*What is needed:* For this exercise, output the line holding "remote control: present" and all subsequent lines of the entries below, unchanged, up to and including the last.

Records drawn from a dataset

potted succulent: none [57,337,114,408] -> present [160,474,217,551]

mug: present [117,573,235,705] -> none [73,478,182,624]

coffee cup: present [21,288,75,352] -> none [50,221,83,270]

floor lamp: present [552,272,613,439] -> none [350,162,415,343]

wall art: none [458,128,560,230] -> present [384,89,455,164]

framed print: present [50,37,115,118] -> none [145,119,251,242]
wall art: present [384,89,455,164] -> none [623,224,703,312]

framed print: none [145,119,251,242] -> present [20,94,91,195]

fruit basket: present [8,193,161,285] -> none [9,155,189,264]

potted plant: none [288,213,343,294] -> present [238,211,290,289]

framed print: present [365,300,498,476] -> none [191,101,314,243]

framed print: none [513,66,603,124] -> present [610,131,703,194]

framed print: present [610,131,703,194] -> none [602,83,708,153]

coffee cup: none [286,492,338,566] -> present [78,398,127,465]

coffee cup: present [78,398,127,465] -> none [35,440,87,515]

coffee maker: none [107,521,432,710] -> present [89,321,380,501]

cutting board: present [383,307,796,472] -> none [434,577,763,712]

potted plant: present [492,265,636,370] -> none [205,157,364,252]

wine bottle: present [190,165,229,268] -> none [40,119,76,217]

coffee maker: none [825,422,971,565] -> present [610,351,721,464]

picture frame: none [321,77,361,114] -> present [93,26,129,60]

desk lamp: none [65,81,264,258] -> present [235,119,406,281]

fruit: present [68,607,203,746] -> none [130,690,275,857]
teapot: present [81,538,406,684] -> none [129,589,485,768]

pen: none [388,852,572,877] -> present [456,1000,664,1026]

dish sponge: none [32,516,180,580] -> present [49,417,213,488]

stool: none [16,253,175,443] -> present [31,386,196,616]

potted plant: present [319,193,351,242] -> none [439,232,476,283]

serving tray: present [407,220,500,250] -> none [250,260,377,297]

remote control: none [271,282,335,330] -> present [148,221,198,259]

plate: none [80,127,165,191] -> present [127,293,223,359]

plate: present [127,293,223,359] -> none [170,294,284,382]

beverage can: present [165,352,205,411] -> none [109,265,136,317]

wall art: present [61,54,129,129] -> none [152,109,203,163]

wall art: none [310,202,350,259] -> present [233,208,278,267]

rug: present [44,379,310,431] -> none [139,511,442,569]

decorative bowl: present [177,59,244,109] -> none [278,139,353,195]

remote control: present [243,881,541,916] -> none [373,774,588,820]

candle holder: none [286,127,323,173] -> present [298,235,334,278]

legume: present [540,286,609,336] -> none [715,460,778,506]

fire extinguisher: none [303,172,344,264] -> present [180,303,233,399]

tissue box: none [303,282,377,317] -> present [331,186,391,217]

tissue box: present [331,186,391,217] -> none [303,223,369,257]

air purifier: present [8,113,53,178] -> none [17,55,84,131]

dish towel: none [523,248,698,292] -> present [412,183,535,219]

*Exercise result:*
remote control: present [243,881,541,916] -> none [373,774,588,820]

candle holder: none [286,127,323,173] -> present [298,235,334,278]

legume: present [540,286,609,336] -> none [715,460,778,506]

fire extinguisher: none [303,172,344,264] -> present [180,303,233,399]

tissue box: none [303,282,377,317] -> present [331,186,391,217]

tissue box: present [331,186,391,217] -> none [303,223,369,257]

air purifier: present [8,113,53,178] -> none [17,55,84,131]

dish towel: none [523,248,698,292] -> present [412,183,535,219]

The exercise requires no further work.